To solve this coding challenge involving surrounded regions in an m x n board containing 'X' and 'O', we'll use a Depth-First Search (DFS) approach. Through DFS, we'll identify and mark the 'O's that are connected to the border and hence should not be flipped. The rest of the 'O's will be converted to 'X's.

Explanation

The challenge requires that any 'O' not on the border and not connected to an 'O' on the border be flipped to 'X'. Here's a detailed approach to achieve this:
  1. Initialization :
    • If the board is empty, simply return.
    • Determine the number of rows and columns in the board.
  2. DFS Marking :
    • We will define a DFS function that marks 'O's connected to the border with a temporary character, say 'S'.
    • Traverse through the border of the board and apply the DFS function to mark all 'O's connected to the border.
  3. Region Conversion :
    • Iterate through the entire board. If a cell contains 'O', it means it's surrounded and will be converted to 'X'.
    • If a cell contains 'S', change it back to 'O' since it was originally connected to the border.
    This solution ensures that all surrounded regions are accurately captured.

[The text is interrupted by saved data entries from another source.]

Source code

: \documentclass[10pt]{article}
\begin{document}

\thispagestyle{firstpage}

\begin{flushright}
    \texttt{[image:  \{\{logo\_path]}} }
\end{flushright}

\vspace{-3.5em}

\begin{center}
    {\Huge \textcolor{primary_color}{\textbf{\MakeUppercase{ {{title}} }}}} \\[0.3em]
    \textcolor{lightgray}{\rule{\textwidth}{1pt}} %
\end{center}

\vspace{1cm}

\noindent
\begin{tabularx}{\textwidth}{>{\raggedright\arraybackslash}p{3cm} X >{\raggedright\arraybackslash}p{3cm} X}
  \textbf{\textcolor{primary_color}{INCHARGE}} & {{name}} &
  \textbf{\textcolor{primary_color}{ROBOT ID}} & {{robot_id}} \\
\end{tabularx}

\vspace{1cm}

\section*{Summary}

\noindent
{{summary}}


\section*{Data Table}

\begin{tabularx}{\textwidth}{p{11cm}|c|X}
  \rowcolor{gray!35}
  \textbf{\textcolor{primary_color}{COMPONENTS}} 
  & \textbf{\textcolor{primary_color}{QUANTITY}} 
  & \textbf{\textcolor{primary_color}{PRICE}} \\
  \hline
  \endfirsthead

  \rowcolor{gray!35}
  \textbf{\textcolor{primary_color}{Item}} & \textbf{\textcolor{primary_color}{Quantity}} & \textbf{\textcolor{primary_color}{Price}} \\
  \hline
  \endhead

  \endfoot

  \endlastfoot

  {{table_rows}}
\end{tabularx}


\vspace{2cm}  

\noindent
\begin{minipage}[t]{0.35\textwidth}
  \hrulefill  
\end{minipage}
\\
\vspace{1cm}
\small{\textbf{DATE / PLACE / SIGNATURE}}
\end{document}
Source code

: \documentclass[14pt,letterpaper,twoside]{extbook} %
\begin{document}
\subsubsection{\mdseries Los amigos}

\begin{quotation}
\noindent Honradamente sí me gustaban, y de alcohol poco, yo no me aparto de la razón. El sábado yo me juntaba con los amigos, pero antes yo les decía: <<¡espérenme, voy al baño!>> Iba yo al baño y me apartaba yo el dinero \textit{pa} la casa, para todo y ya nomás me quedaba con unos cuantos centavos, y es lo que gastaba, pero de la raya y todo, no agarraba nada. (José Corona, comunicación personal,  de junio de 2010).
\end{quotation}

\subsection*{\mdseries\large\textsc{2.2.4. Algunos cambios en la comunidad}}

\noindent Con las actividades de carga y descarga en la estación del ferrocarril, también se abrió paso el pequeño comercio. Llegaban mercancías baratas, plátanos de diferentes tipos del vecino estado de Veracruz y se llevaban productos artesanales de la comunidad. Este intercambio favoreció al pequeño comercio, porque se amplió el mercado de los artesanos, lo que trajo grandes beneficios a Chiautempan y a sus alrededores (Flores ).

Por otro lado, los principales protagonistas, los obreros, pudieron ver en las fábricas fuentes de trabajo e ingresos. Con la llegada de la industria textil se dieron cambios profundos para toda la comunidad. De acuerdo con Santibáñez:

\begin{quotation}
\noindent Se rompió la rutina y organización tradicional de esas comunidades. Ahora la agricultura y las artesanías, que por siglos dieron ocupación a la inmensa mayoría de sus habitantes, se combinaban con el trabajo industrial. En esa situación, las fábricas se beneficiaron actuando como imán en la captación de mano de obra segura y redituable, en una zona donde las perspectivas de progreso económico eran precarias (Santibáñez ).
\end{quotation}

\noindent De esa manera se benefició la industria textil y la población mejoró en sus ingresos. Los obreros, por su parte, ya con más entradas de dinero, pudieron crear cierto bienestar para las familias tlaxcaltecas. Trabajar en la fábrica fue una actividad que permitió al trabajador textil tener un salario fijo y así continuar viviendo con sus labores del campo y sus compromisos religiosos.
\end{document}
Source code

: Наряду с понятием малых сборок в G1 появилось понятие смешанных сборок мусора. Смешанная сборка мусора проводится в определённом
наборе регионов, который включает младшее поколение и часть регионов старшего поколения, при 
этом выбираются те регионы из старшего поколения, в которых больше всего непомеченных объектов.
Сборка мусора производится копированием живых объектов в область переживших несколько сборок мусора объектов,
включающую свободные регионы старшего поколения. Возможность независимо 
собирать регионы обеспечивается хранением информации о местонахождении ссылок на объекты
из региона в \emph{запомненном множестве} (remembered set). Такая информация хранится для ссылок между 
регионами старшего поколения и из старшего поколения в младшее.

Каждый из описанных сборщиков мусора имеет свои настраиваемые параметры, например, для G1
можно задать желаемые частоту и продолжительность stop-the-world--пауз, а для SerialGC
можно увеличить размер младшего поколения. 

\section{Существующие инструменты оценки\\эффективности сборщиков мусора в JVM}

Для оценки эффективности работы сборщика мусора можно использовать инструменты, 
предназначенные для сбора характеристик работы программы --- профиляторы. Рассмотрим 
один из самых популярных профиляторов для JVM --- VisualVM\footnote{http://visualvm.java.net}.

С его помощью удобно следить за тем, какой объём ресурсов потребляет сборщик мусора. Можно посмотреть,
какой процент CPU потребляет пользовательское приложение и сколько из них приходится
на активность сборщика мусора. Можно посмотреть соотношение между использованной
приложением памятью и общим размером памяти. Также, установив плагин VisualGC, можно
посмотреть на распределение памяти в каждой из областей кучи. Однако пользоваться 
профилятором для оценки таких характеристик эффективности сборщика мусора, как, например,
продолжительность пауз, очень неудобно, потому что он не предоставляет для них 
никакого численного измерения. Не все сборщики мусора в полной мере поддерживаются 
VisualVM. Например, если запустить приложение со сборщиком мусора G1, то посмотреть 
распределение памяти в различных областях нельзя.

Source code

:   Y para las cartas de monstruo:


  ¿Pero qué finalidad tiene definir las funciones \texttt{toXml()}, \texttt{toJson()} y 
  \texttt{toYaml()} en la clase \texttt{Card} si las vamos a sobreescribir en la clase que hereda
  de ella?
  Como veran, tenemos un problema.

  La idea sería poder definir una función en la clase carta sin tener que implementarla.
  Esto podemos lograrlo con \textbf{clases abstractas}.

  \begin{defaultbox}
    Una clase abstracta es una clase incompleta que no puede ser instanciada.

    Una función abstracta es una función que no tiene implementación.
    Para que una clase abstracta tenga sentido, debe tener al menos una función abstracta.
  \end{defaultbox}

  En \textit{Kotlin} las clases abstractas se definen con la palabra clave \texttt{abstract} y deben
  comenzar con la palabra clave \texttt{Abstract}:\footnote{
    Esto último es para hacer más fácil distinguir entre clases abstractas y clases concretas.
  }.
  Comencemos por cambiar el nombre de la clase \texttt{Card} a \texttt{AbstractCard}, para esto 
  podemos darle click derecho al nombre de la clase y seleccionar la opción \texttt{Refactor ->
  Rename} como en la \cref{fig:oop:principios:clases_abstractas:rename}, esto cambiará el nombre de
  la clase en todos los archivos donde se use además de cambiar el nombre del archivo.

Let's break this down into pseudocode with detailed comments to illustrate each step.

    Pseudocode

    Step 1: Initialization
                                                
    # Check if the board is empty, if so, return immediately
    if board is empty:
    return
    
    # Determine the number of rows and columns
    number_of_rows = length of board
    number_of_columns = length of the first row in board
    
                                            
    Step 2: Define the DFS Function
                                                
    # Define the DFS function to mark connected 'O's with 'S'
    function dfs(row, col):
    # Check for base cases: if index is out of bounds or the cell is not 'O'
    if row is out of bounds or col is out of bounds or board[row][col] is not 'O':
    return
    
    # Mark the cell as 'S' to identify it as connected to the border
    board[row][col] = 'S'
    
    # Explore all 4-directionally connected neighbors
    dfs(row + 1, col)  # down
    dfs(row - 1, col)  # up
    dfs(row, col + 1)  # right
    dfs(row, col - 1)  # left
    
                                            
    Step 3: Mark Border-Connected 'O's
                                                
    # Traverse and apply DFS to all 'O's on the border rows and columns
    for each row from 0 to number_of_rows - 1:
    dfs(row, 0)                   # First column
    dfs(row, number_of_columns-1) # Last column
    
    for each column from 0 to number_of_columns - 1:
    dfs(0, column)                # First row
    dfs(number_of_rows-1, column) # Last row
    
                                            
    Step 4: Convert Regions
                                                
    # Iterate through the entire board to convert the regions
    for each row from 0 to number_of_rows - 1:
    for each column from 0 to number_of_columns - 1:
    if cell contains 'O':
    # This 'O' is surrounded and should be flipped to 'X'
    board[row][col] = 'X'
    else if cell contains 'S':
    # This 'O' was connected to the border, revert it back to 'O'
    board[row][col] = 'O'
    
                                            

    Step-by-Step Explanation of Detailed Steps in Pseudocode

  4. Initialization :
    • Check if the board is empty and return if so to avoid any further errors.
    • Calculate the number of rows and columns in the board to facilitate navigation.
  5. DFS Function :
    • This function helps mark all connected 'O's starting from any given cell (row, col).
    • If the cell is out of bounds or is not an 'O', the function returns.
    • Otherwise, mark the cell as 'S' (a placeholder to indicate it's connected to the border) and recursively apply DFS in all four directions.
  6. Mark Border-Connected 'O's :
    • Apply the DFS function to all border cells (both on rows and columns).
    • This step ensures all border-connected 'O's are marked with 'S'.
  7. Convert the Regions :
    • Iterate through every cell in the board.
    • Convert 'O's (that are not marked) to 'X' since they are surrounded.
    • Revert the 'S' cells back to 'O' as they represent the border-connected regions.
This method ensures an optimal approach to solving the problem within the constraints provided.